-------- Provided entries --------

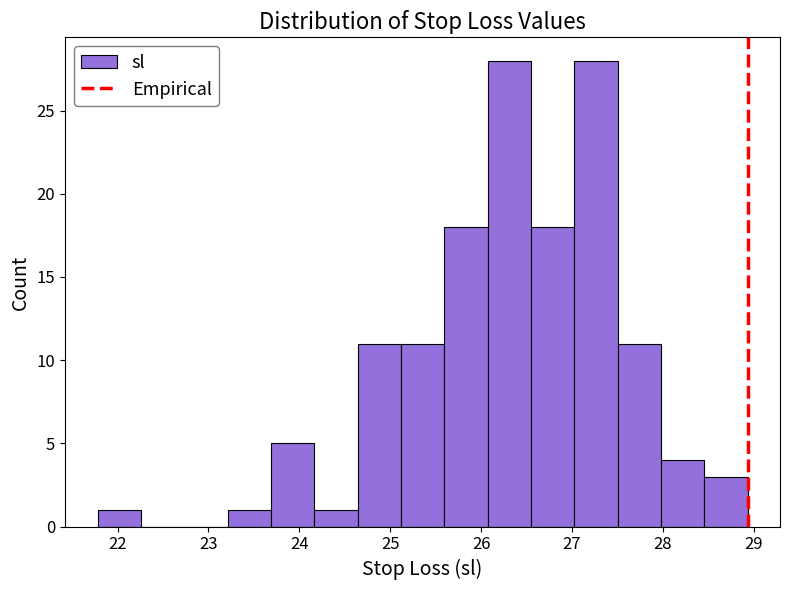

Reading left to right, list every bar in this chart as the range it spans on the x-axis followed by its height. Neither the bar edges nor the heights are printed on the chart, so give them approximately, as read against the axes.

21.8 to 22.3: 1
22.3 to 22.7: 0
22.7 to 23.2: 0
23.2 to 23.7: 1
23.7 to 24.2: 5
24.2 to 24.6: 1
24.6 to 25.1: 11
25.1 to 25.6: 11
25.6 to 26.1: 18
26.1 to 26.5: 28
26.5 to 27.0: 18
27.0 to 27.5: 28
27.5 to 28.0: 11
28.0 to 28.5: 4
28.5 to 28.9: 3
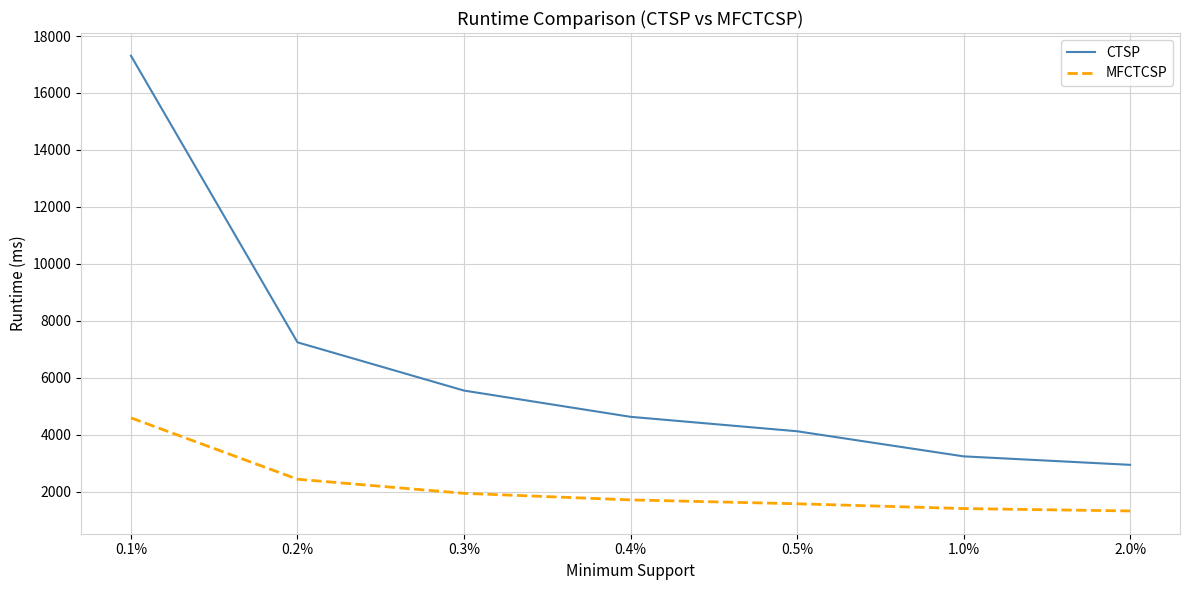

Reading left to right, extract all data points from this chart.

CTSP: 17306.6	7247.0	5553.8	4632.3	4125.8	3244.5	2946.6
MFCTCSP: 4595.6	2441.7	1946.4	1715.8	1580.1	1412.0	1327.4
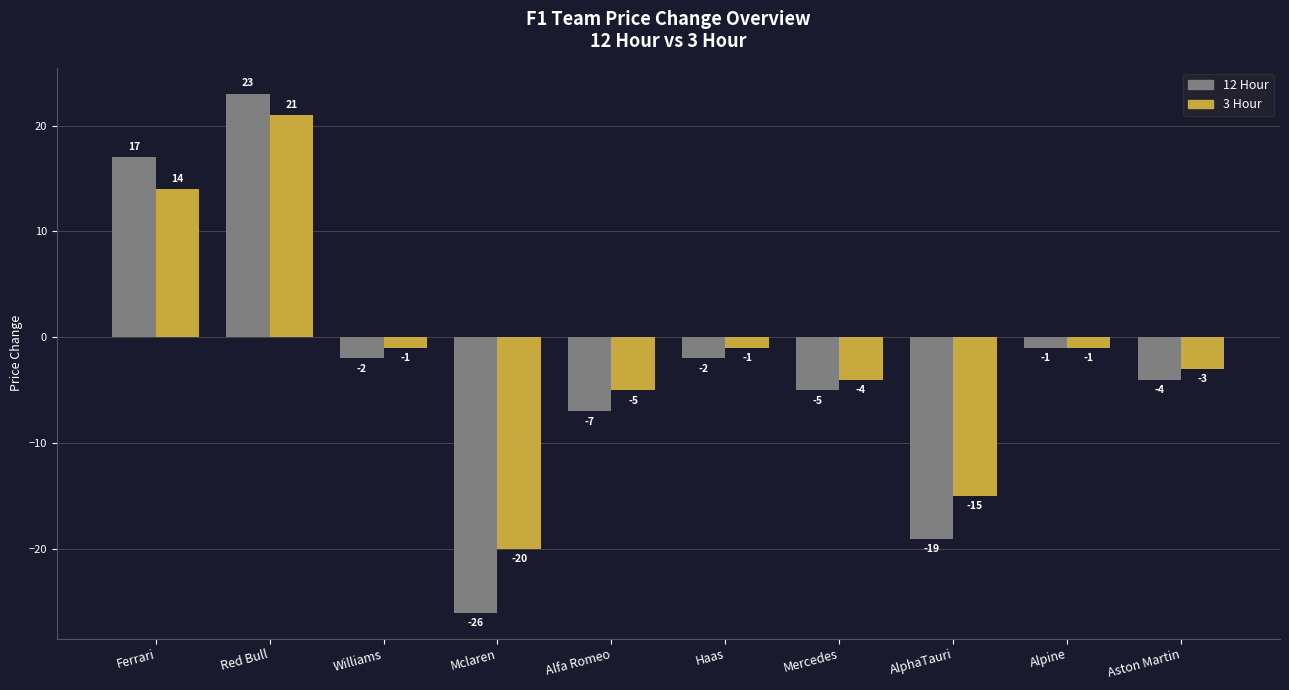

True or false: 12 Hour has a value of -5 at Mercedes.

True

--------

Task brief = Copy out all of the material above word for word, leaving out the pictures.

Exercise result =
Reading left to right, list every bar in this chart as the range it spans on the x-axis followed by its height. Neither the bar edges nor the heights are printed on the chart, so give them approximately, as read against the axes.

21.8 to 22.3: 1
22.3 to 22.7: 0
22.7 to 23.2: 0
23.2 to 23.7: 1
23.7 to 24.2: 5
24.2 to 24.6: 1
24.6 to 25.1: 11
25.1 to 25.6: 11
25.6 to 26.1: 18
26.1 to 26.5: 28
26.5 to 27.0: 18
27.0 to 27.5: 28
27.5 to 28.0: 11
28.0 to 28.5: 4
28.5 to 28.9: 3

Reading left to right, extract all data points from this chart.

CTSP: 17306.6	7247.0	5553.8	4632.3	4125.8	3244.5	2946.6
MFCTCSP: 4595.6	2441.7	1946.4	1715.8	1580.1	1412.0	1327.4

True or false: 12 Hour has a value of -5 at Mercedes.

True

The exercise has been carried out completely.